Envirocon is a recognized leader in applying specialty geotechnical solutions to a variety of civil and environmental applications. These applications include the installation of some of the longest and deepest slurry and reactive barrier walls in the United States to control and treat groundwater; and the installation of sheetpile containment and excavation support systems, soil mix walls, and innovative in-situ stabilization/treatment systems.

Vibrated Beam Slurry Walls are a recent addition to Envirocon’s resume of Geotechnical projects. This technique involves the driving of a specially designed wide flange beam section with a grout injection nozzle located at the base of the beam connected to a vibratory driver-extractor. The engineered beam is vibrated into the ground while injecting a self-hardening slurry to aid as a lubricant. The beam element is then extracted, creating a minimum 4 to 6 inch panel which is filled with the self-hardening slurry as the beam is retracted. The successive penetrations of the beam element in conjunction with the overlapping of the previous beam insertions, forms a continuous cutoff wall.

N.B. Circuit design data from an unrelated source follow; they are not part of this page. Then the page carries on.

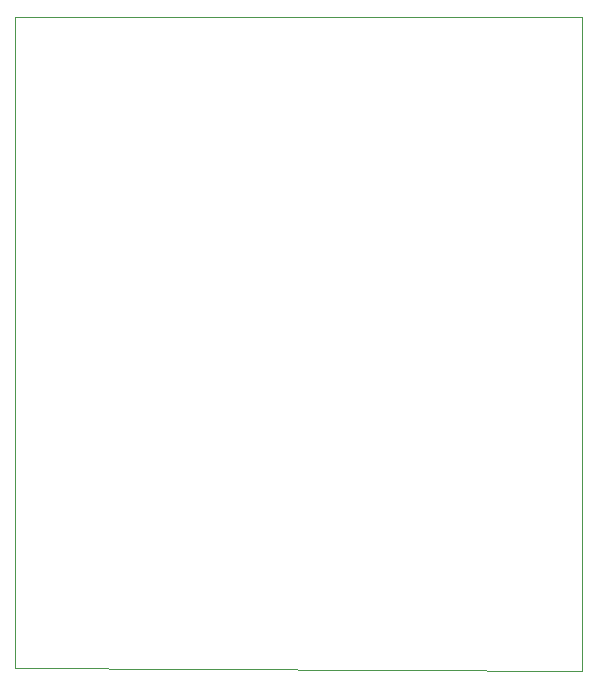
<source format=gbr>
G04 #@! TF.GenerationSoftware,KiCad,Pcbnew,5.1.5*
G04 #@! TF.CreationDate,2020-04-29T20:22:20+02:00*
G04 #@! TF.ProjectId,fancontr,66616e63-6f6e-4747-922e-6b696361645f,rev?*
G04 #@! TF.SameCoordinates,Original*
G04 #@! TF.FileFunction,Profile,NP*
%FSLAX46Y46*%
G04 Gerber Fmt 4.6, Leading zero omitted, Abs format (unit mm)*
G04 Created by KiCad (PCBNEW 5.1.5) date 2020-04-29 20:22:20*
%MOMM*%
%LPD*%
G04 APERTURE LIST*
%ADD10C,0.100000*%
G04 APERTURE END LIST*
D10*
X77724000Y-131572000D02*
X77724000Y-76454000D01*
X125730000Y-131826000D02*
X77724000Y-131572000D01*
X125730000Y-76454000D02*
X125730000Y-131826000D01*
X77724000Y-76454000D02*
X125730000Y-76454000D01*
M02*

</source>
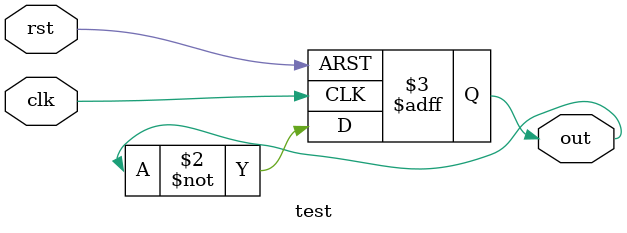
<source format=v>
`timescale 1ns / 1ps
module test(
input clk,
input rst,
output reg out
    );
	 
always @(posedge clk, posedge rst)
	if(rst)
		out <= 1'b0;
	else
		out <= ~out;


endmodule

</source>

BeamSlurryWallThe integrity of the slurry wall is maintained using the following Quality Control measures:

  • Verticality control of the beam during insertion;
  • Overlapping individual elements by 6 inches;
  • Use of a trailing fin located at the base of the beam to serve as a guide to follow the previous beam insertion;
  • Injection of 100% of the panel volume with a self-hardening slurry;
  • Use of a reservoir trench at the surface to serve as additional slurry volume to supplement any loss into the soil formations; and
  • Real-time monitoring and documentation of all critical parameters during installation.

The Vibrating Beam construction method allows for work in confined areas with limited space for staging or above-ground mixing. In addition, since there is little excavation required, this technique also minimizes soil disposal costs, which can be costly when dealing with contaminated sites. Depths in excess of 50 feet are possible with permeabilities in the range of 10-8 cm/sec.